Quali trattamenti estetici hanno senso durante un periodo molto caldo?

Non esiste una regola secondo cui ogni trattamento di medicina estetica debba essere sospeso in estate. Indicazioni, controindicazioni e gestione stagionale dipendono dalla procedura.

Il punto decisivo è lo stato della pelle. Una cute scottata, infiammata, irritata o con barriera compromessa non rappresenta il terreno ideale per una procedura elettiva. Anche la possibilità concreta di rispettare fotoprotezione, indicazioni successive e tempi di recupero deve essere valutata.

Alcuni trattamenti possono essere eseguiti durante tutto l’anno in pazienti selezionati; altri richiedono maggiore prudenza per il rischio di fotosensibilità, infiammazione o pigmentazione post-infiammatoria. Non è corretto decidere soltanto in base al calendario.

La domanda dovrebbe essere: il tessuto è nelle condizioni corrette per ricevere quello stimolo e il paziente può proteggerlo adeguatamente nelle settimane successive?

A volte la decisione più intelligente è trattare.

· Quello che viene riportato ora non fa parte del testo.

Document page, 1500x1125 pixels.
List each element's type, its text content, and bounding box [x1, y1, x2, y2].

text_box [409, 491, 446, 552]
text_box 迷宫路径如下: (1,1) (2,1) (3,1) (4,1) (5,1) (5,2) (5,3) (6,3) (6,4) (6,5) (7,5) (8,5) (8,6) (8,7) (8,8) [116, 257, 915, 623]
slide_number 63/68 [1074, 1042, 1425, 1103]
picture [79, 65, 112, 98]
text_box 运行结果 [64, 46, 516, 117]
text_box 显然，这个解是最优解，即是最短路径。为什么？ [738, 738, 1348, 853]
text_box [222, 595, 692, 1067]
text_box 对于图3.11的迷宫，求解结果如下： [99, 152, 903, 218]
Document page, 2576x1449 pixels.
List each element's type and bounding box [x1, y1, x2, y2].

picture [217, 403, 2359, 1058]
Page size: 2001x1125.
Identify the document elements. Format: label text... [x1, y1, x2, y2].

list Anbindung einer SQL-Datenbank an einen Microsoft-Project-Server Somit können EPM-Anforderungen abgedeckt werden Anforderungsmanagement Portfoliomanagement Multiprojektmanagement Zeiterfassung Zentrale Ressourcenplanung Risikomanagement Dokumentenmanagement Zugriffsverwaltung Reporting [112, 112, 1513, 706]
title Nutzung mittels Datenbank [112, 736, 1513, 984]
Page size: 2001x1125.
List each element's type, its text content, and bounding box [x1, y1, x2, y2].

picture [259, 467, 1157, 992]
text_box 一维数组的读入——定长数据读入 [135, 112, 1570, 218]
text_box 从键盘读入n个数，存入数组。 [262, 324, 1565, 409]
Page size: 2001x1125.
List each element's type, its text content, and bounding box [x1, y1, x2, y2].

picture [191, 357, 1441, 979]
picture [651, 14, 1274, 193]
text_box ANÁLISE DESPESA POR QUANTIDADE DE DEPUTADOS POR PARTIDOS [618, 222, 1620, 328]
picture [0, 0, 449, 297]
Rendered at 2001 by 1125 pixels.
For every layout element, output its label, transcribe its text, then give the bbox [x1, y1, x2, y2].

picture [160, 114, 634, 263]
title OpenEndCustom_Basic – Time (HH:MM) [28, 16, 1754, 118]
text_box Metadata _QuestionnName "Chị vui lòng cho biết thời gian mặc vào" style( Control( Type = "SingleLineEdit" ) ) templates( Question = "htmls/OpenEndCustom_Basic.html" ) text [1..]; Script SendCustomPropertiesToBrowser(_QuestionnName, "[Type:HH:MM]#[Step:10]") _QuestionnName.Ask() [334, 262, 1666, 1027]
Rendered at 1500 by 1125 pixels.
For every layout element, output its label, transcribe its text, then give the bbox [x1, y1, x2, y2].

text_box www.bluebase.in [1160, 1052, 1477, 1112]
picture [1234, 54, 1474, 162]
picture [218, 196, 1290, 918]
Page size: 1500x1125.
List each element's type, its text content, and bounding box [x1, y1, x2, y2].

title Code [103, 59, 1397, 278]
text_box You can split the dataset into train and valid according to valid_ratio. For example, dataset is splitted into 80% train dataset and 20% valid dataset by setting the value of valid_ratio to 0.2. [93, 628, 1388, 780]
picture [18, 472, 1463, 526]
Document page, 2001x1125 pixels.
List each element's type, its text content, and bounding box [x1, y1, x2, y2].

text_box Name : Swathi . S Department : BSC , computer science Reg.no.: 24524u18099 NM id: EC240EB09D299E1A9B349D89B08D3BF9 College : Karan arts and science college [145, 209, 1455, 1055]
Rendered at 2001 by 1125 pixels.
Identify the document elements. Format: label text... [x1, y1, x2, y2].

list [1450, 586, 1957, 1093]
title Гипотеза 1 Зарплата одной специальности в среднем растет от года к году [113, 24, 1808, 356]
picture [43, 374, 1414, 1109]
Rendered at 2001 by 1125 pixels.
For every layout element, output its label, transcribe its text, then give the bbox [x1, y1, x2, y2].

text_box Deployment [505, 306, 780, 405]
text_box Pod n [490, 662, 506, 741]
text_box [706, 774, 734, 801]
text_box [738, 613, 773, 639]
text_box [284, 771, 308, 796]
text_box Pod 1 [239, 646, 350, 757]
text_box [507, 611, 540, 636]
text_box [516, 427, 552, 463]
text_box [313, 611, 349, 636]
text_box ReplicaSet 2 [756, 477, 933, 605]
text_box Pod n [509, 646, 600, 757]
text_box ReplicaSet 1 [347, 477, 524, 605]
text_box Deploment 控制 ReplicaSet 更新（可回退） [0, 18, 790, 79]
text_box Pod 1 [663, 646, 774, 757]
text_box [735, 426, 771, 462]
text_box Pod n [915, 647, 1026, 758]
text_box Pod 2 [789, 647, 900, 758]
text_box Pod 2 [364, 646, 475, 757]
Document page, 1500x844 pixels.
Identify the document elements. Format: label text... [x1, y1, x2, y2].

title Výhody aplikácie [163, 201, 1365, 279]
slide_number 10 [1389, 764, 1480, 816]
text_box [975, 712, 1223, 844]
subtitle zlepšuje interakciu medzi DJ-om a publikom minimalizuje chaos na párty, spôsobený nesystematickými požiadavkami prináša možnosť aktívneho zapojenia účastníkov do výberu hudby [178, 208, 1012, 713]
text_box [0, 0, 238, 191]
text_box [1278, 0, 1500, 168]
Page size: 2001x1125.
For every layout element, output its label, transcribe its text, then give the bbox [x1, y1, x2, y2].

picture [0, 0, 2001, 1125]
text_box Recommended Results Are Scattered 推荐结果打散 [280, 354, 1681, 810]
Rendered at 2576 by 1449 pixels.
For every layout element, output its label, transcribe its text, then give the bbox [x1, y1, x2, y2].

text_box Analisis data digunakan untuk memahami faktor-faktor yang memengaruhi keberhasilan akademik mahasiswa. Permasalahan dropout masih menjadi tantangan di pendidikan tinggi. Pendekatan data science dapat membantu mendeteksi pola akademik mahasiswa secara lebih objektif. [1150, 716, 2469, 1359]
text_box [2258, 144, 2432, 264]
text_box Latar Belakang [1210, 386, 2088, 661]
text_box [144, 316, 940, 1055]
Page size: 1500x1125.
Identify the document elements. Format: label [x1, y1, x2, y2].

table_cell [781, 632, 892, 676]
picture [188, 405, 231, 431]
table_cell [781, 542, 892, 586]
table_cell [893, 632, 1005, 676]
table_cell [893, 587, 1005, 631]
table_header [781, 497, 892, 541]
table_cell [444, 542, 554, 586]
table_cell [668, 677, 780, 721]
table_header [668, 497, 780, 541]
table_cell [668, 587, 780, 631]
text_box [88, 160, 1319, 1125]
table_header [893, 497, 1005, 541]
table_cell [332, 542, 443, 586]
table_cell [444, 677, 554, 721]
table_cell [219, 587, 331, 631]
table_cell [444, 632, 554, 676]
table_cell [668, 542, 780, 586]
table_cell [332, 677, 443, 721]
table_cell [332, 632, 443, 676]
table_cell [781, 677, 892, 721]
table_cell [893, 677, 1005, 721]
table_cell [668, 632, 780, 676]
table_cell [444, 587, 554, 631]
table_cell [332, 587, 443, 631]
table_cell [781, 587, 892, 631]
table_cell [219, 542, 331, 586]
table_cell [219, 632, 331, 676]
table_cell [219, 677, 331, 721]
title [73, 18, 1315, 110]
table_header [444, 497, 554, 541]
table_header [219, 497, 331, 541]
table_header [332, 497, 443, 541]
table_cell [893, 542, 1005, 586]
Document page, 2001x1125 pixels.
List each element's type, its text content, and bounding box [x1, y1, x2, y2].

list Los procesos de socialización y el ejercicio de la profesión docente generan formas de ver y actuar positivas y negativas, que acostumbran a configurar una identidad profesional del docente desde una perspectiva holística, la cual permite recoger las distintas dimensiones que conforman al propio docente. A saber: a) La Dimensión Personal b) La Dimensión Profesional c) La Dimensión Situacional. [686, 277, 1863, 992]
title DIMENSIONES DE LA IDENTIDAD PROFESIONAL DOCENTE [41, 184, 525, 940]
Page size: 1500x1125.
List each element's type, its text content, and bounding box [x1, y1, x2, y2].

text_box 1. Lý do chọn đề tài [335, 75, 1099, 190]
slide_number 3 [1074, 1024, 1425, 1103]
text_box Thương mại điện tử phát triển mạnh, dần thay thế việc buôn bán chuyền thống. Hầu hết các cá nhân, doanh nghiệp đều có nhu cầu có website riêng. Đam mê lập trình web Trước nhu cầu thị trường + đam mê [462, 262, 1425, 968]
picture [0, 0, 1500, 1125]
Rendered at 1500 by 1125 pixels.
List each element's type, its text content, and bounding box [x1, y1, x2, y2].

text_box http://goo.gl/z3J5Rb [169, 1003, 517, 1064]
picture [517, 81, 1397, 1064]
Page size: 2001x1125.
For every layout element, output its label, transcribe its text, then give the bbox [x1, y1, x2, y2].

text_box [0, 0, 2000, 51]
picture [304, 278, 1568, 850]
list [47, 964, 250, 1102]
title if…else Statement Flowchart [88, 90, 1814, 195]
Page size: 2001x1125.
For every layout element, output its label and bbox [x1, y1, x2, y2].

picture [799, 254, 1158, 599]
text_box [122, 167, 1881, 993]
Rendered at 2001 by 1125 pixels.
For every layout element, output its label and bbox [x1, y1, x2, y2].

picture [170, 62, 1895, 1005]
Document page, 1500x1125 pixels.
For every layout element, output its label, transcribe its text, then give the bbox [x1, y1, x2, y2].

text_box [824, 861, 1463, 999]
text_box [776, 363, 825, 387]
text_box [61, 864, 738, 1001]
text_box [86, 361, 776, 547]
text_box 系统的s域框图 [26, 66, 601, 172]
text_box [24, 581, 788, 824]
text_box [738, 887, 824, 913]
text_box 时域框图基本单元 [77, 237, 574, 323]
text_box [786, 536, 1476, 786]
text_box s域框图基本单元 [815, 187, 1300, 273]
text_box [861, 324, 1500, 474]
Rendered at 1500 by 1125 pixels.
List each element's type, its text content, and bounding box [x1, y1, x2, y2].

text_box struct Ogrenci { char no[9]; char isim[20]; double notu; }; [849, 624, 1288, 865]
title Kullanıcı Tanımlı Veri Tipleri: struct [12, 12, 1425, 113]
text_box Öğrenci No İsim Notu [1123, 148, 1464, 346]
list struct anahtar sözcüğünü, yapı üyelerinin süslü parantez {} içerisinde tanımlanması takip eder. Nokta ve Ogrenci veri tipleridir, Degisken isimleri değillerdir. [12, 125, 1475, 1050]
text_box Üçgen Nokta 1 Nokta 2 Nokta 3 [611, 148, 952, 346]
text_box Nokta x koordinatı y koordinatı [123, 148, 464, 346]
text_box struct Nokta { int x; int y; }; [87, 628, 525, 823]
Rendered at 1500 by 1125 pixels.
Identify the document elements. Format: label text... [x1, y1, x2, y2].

A volte è modificare il protocollo. A volte è aspettare che la pelle recuperi equilibrio.

La protezione più efficace non è fare di più, ma ridurre lo stress inutile

Quando il caldo dura settimane, la tentazione è cercare prodotti più forti, maschere rinfrescanti, integratori, spray e trattamenti capaci di “detossinare” la pelle.

La pelle, però, non ha bisogno di essere detossinata. Ha bisogno di conservare una barriera efficiente, disperdere correttamente il calore e recuperare dopo gli stimoli.

Spesso la strategia migliore è anche la più semplice: meno esposizione nelle ore critiche, fotoprotezione, detersione delicata, idratazione adeguata, prodotti non irritanti, sonno, movimento negli orari corretti e attenzione ai segnali persistenti.

Questo non significa ridurre la medicina della pelle a una routine cosmetica. Significa riconoscere che la salute cutanea si costruisce soprattutto attraverso la continuità delle scelte quotidiane.